DIFFÉRENCIATION – Selon Gilles Allaire, chercheur à l’Institut national de recherche agronomique, la notion de qualité a évolué au fil du temps. D’abord concentrée sur les aspects sanitaires, elle n’est désormais plus résumée qu’à la qualité intrinsèque d’un produit. Et permet aujourd’hui aux petits producteurs d’avoir davantage d’opportunités économiques.
«La qualité peut vouloir dire beaucoup de choses», lance d’emblée Gilles Allaire, chercheur à l’Institut national de recherche agronomique (Inra). Selon lui, la représentation collective de ce concept n’est pas figée dans le temps. Elle est à la fois influencée par les besoins alimentaires, l’évolution de l’économie agricole ou les orientations des politiques publiques.
À la sortie de la Seconde Guerre mondiale, l’agriculture s’intensifie et les marchés se globalisent. Et en parallèle, «l’alimentation préparée proposée par l’industrie agroalimentaire, des conserves jusqu’aux plats cuisinés, prend son essor. Tout cela repose sur des produits répondant à des normes de qualités sanitaires spécifiques. Par exemple, les tomates pelées en boîte sont issues des mêmes variétés et répondent à un calibre précis», poursuit le chercheur. À la fin des années 1950, le lait était encore vendu à la ferme avant d’être bouilli par les consommateurs pour éliminer les germes. Dans les années 1970, l’industrie met en place un certain nombre de normes et soumet alors son prix à la faible présence de bactéries ou encore au taux de matières grasses. La qualité s’entend alors au sens de l’aspect sanitaire et d’une certaine standardisation des produits. Si bien qu’aujourd’hui, selon Gilles Allaire «la plupart de ce que nous consommons répond à des normes de qualité.»

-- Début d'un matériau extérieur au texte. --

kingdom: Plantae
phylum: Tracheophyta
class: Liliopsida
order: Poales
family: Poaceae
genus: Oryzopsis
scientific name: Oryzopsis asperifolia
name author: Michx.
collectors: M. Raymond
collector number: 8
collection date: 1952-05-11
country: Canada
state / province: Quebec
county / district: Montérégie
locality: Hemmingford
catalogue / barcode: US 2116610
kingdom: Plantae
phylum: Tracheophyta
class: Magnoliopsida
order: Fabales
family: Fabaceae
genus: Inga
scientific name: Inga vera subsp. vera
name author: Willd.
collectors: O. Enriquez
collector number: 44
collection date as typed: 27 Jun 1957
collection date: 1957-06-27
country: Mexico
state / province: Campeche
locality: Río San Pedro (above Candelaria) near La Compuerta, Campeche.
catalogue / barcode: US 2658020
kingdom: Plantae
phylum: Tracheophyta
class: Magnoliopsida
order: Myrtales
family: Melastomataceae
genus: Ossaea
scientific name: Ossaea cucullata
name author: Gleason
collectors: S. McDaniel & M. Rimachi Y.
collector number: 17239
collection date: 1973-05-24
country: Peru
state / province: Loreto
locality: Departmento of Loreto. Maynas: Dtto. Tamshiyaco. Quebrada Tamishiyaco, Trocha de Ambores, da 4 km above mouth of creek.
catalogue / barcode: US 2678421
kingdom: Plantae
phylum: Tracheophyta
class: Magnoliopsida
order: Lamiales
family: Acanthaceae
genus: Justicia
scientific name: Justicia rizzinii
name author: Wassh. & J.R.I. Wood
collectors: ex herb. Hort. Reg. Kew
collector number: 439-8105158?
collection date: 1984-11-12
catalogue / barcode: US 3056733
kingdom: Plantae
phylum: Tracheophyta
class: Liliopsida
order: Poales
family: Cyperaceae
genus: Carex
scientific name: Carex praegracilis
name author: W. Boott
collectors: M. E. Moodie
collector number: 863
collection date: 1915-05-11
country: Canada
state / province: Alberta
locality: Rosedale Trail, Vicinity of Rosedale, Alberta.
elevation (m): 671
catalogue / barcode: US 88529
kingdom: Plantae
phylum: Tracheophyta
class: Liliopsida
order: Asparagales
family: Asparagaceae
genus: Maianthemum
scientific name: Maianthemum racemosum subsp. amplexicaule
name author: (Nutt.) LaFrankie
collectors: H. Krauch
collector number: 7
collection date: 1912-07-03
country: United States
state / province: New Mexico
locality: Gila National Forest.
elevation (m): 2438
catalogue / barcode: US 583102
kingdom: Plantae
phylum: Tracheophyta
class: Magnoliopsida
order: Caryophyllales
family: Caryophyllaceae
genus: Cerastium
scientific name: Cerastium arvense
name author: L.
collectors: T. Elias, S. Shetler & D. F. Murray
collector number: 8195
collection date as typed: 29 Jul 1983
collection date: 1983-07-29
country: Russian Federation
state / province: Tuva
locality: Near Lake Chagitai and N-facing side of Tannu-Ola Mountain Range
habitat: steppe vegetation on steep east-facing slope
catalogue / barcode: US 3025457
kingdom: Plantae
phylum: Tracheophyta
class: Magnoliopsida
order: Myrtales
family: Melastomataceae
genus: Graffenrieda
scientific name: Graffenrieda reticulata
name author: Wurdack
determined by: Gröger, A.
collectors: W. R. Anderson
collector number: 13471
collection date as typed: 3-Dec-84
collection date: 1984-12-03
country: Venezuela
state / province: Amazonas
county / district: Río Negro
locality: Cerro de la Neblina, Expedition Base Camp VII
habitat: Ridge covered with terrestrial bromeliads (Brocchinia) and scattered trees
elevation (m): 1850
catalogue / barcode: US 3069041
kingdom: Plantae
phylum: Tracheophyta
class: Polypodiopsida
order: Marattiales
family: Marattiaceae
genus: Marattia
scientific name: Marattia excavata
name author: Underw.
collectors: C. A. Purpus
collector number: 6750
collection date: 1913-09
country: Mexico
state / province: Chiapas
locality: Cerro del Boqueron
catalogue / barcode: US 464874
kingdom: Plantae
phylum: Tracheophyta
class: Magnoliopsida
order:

Face à des marchés agricoles mondialisés, la qualité a ensuite été un levier de différenciation pour des producteurs. Le lait de montagne, qui correspond à un label officiel français, est ainsi payé plus cher qu’un lait standard produit en Bretagne. «Les prix sur les marchés internationaux étant fluctuants, les signes de qualité permettent aux producteurs qui s’inscrivent dans cette démarche d’avoir davantage de stabilité et d’opportunités économiques», indique Gilles Allaire. Et d’ajouter : «Cela protège certains territoires de la concurrence internationale et, ce, d’autant plus quand les productions ne sont pas délocalisables comme dans le cas des appellations d’origine contrôlées.»
Depuis 20 ans, un nouveau phénomène s’ajoute à ces deux tendances, celui de la défense par des labels et une demande des consommateurs pour la « qualité immatérielle. C’est-à-dire qu’elle n’est plus liée seulement aux propriétés intrinsèques du produit mais revêt aussi une dimension symbolique de protection des savoirs traditionnels, de patrimoine de l’humanité ou encore de la biodiversité», poursuit le chercheur.
Pour autant, selon Gilles Allaire, deux systèmes agricoles coexistent encore aujourd’hui. Si la tendance lourde est au développement des circuits courts dans tous les pays industrialisés, «les systèmes alimentaires qui reposent sur l’industrie agroalimentaire et la grande distribution restent néanmoins importants, y compris pour le bio.»
Voir la qualité devenir le nouveau standard agricole, « va dépendre à la fois de l’évolution de la demande des consommateurs, d’une meilleure maîtrise des pratiques agronomiques, et d’une disponibilité de main-d’œuvre », puisque ces modes de production en demandent davantage.